**ЗАДАНИЕ:**
Перепишите без изменений строки записей, начиная со строки, где есть «Технологии прямой и», и до строки с «Aralık 2022» включительно. Изображения в ответ не включайте.

**ПРЕДСТАВЛЕННЫЕ ЗАПИСИ:**
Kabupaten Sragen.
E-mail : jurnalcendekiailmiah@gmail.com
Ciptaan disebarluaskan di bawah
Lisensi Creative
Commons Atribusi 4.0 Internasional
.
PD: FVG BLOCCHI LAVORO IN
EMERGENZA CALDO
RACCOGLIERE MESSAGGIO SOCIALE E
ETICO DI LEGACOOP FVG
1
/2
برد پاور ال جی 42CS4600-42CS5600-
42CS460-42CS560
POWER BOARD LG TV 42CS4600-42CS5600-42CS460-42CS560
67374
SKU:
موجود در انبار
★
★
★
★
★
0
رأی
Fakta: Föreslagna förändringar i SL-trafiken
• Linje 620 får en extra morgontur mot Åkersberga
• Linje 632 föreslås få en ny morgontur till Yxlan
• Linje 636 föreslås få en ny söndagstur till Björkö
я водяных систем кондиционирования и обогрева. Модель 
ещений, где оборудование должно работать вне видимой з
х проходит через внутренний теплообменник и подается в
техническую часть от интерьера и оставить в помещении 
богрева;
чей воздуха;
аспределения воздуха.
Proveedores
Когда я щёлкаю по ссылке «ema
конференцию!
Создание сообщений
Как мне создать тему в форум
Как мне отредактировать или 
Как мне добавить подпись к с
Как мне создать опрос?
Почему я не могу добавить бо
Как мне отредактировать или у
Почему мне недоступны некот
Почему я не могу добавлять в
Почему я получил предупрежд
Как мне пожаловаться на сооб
* * *
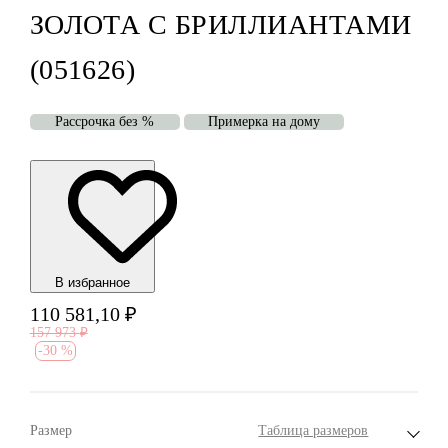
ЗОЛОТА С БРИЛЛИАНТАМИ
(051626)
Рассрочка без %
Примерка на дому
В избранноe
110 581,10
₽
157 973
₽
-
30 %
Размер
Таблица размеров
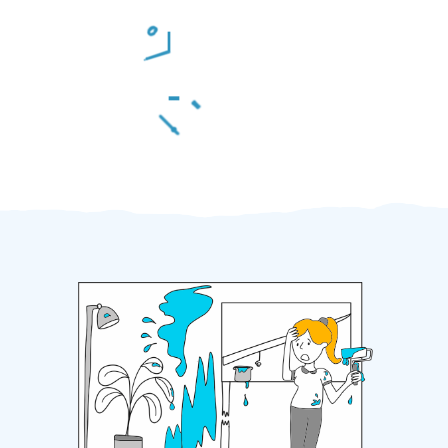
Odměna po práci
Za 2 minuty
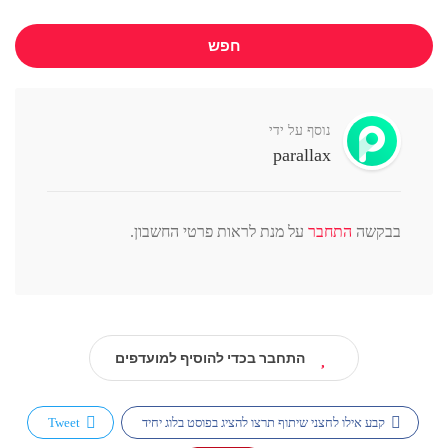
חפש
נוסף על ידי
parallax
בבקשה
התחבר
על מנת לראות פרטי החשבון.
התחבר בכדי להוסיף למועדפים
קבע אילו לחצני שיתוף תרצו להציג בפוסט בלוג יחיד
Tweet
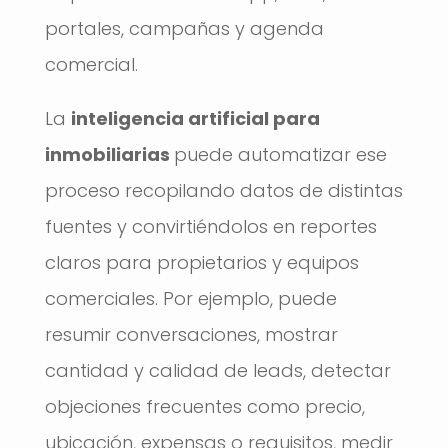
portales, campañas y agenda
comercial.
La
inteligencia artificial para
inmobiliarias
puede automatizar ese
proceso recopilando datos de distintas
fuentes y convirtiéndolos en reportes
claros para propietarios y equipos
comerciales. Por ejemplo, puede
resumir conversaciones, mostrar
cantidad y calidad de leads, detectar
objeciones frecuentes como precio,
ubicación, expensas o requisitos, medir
==
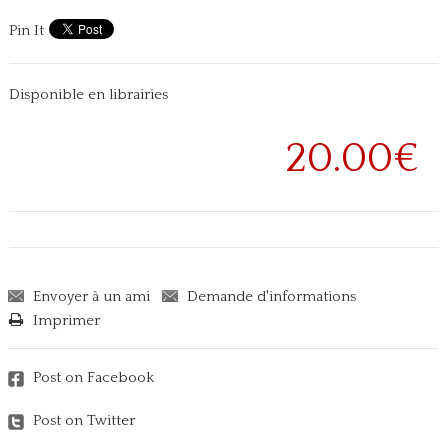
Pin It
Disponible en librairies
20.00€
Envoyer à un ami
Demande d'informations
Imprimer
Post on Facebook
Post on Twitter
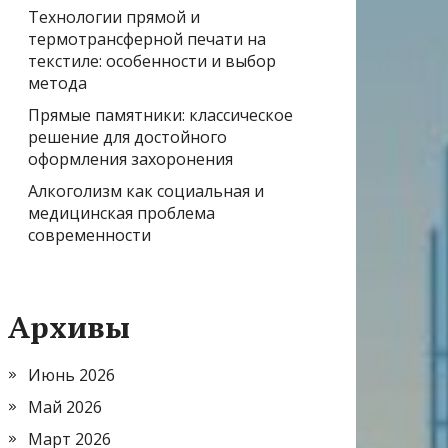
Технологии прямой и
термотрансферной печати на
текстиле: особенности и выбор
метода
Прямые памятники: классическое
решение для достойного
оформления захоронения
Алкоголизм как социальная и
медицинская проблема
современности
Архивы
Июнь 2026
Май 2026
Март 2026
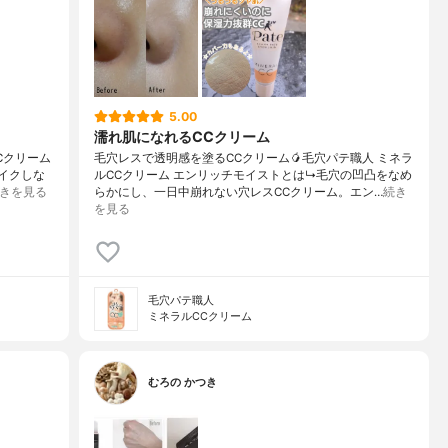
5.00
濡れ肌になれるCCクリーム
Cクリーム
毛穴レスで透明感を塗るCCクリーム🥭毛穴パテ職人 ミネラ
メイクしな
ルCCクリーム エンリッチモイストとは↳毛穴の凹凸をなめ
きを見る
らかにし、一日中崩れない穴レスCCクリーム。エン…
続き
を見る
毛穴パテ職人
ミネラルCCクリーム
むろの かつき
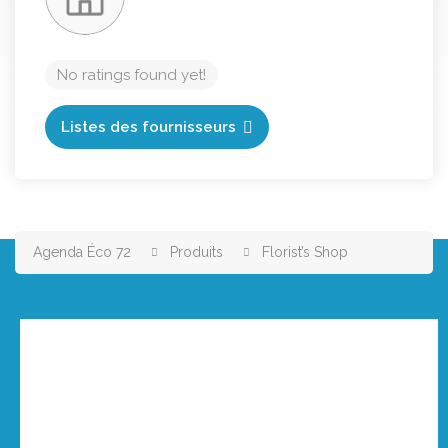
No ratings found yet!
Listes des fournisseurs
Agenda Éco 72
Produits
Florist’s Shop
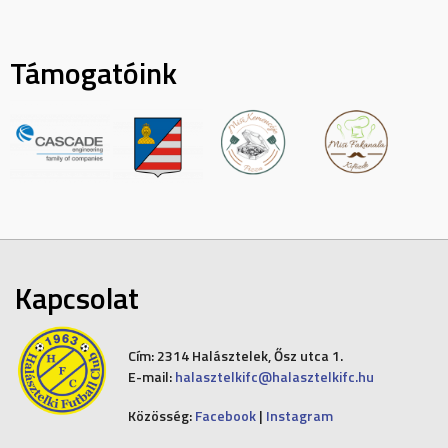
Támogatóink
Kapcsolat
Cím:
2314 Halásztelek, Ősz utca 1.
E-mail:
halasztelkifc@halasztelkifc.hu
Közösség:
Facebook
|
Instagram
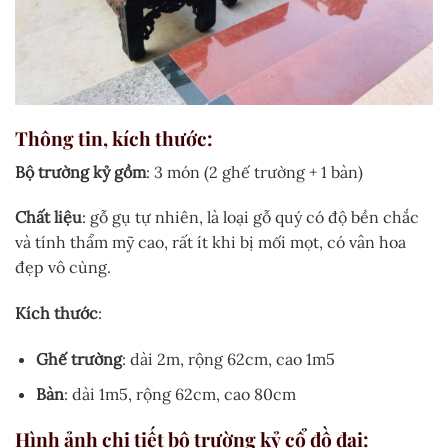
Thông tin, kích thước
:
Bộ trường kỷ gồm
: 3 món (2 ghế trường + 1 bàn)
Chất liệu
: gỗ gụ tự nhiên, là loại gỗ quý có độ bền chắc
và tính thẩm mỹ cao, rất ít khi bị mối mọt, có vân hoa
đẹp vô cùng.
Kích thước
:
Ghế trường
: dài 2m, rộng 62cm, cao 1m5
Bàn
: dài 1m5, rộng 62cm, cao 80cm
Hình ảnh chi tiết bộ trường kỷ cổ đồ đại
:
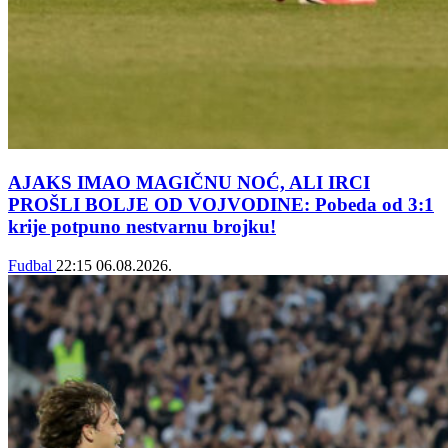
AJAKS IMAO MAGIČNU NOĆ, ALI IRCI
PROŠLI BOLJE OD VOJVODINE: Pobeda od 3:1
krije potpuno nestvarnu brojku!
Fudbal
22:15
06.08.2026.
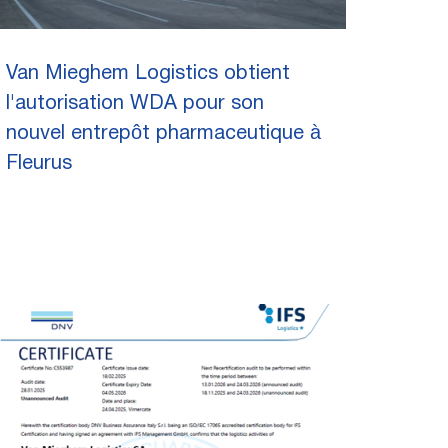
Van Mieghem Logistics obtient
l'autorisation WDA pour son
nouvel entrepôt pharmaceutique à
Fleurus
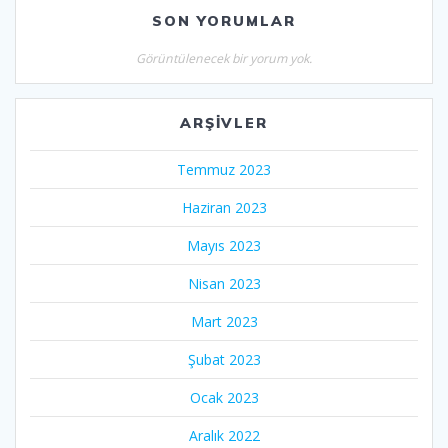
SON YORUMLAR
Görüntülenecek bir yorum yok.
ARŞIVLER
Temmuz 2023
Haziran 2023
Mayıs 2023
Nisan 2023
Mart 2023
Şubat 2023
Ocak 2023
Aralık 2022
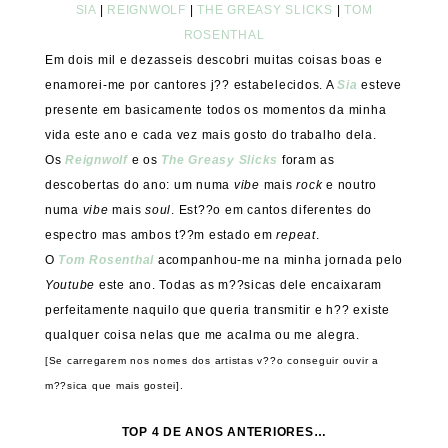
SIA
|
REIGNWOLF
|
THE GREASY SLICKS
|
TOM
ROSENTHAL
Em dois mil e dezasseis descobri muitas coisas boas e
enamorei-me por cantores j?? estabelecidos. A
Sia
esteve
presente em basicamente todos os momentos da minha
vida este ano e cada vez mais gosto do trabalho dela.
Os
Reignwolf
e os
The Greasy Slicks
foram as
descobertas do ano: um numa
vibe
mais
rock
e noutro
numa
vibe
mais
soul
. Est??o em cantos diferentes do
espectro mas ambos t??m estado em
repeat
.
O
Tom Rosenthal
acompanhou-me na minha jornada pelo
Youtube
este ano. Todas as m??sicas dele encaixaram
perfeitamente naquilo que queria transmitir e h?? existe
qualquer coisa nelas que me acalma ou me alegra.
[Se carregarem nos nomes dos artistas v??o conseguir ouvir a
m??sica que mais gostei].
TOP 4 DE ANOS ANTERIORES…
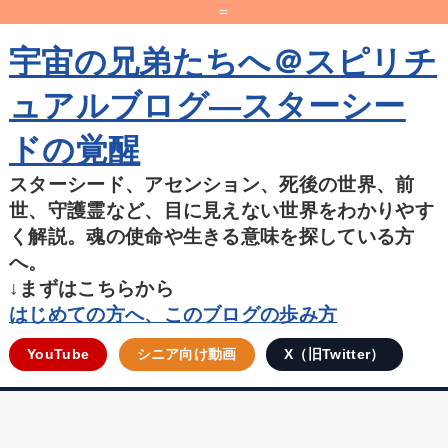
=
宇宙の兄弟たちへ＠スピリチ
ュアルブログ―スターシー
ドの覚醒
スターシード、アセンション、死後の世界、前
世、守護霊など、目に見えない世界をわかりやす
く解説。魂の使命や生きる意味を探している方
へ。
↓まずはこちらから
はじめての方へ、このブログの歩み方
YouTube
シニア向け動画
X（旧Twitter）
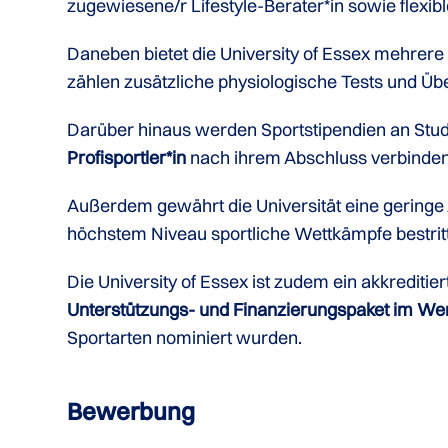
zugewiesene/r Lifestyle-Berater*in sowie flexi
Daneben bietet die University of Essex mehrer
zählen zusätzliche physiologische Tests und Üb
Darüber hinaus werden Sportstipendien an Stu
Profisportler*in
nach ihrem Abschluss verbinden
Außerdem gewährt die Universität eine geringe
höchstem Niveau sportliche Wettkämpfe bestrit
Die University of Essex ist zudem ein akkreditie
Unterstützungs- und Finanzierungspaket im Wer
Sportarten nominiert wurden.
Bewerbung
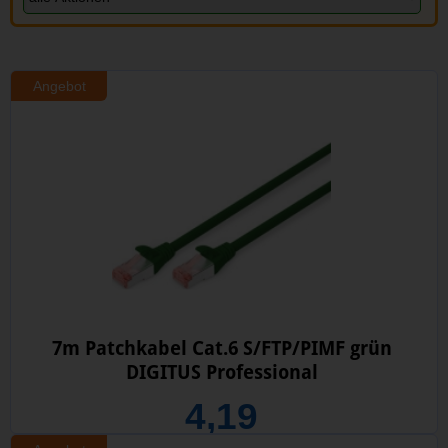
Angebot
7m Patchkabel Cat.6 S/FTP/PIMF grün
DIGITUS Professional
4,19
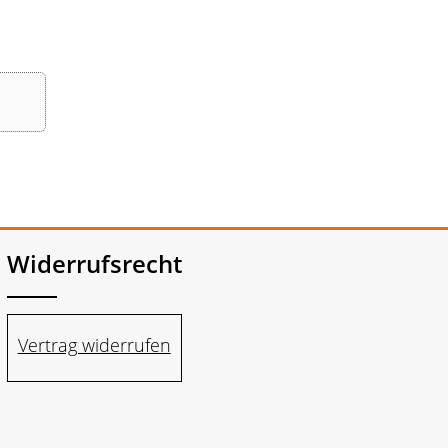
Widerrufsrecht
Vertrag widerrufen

**РЕЗУЛЬТАТ ВЫПОЛНЕНИЯ:**
Технологии прямой и
термотрансферной печати на
текстиле: особенности и выбор
метода
Прямые памятники: классическое
решение для достойного
оформления захоронения
Алкоголизм как социальная и
медицинская проблема
современности
Архивы
Июнь 2026
Май 2026
Март 2026
5.00
濡れ肌になれるCCクリーム
Cクリーム
毛穴レスで透明感を塗るCCクリーム🥭毛穴パテ職人 ミネラ
メイクしな
ルCCクリーム エンリッチモイストとは↳毛穴の凹凸をなめ
きを見る
らかにし、一日中崩れない穴レスCCクリーム。エン…
続き
を見る
毛穴パテ職人
ミネラルCCクリーム
むろの かつき
No ratings found yet!
Listes des fournisseurs
Agenda Éco 72
Produits
Florist’s Shop
Támogatóink
Kapcsolat
Cím:
2314 Halásztelek, Ősz utca 1.
E-mail:
halasztelkifc@halasztelkifc.hu
Közösség:
Facebook
|
Instagram
Thông tin, kích thước
:
Bộ trường kỷ gồm
: 3 món (2 ghế trường + 1 bàn)
Chất liệu
: gỗ gụ tự nhiên, là loại gỗ quý có độ bền chắc
và tính thẩm mỹ cao, rất ít khi bị mối mọt, có vân hoa
đẹp vô cùng.
Kích thước
:
Ghế trường
: dài 2m, rộng 62cm, cao 1m5
Bàn
: dài 1m5, rộng 62cm, cao 80cm
Hình ảnh chi tiết bộ trường kỷ cổ đồ đại
:
AJAKS IMAO MAGIČNU NOĆ, ALI IRCI
PROŠLI BOLJE OD VOJVODINE: Pobeda od 3:1
krije potpuno nestvarnu brojku!
Fudbal
22:15
06.08.2026.
Van Mieghem Logistics obtient
l'autorisation WDA pour son
nouvel entrepôt pharmaceutique à
Fleurus
SON YORUMLAR
Görüntülenecek bir yorum yok.
ARŞIVLER
Temmuz 2023
Haziran 2023
Mayıs 2023
Nisan 2023
Mart 2023
Şubat 2023
Ocak 2023
Aralık 2022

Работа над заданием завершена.